**JOB**
Copy the data below word for word, leaving out the pictures.

**SUPPLIED DATA**
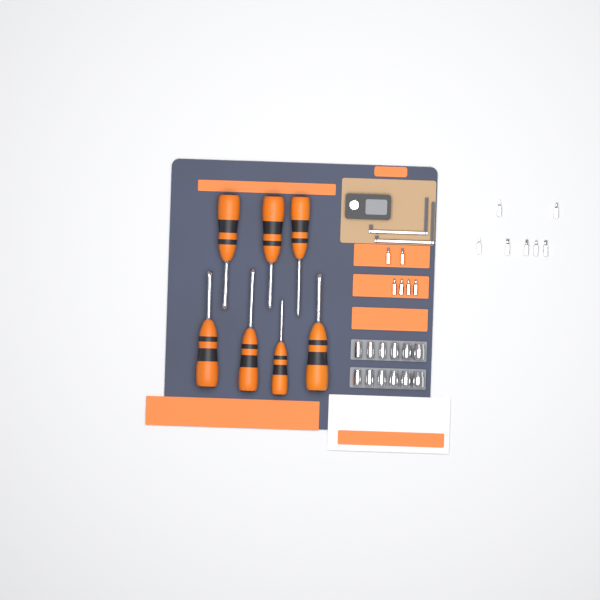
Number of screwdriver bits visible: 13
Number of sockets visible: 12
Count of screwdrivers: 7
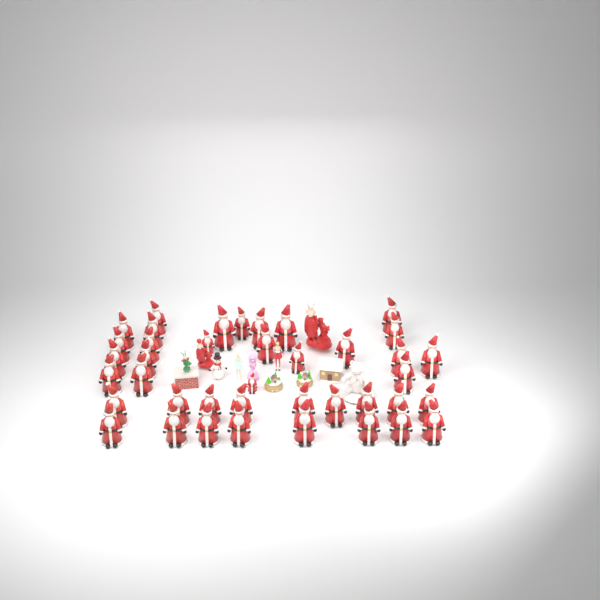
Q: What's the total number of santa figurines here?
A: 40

**THE REPLY**
Number of screwdriver bits visible: 13
Number of sockets visible: 12
Count of screwdrivers: 7
Q: What's the total number of santa figurines here?
A: 40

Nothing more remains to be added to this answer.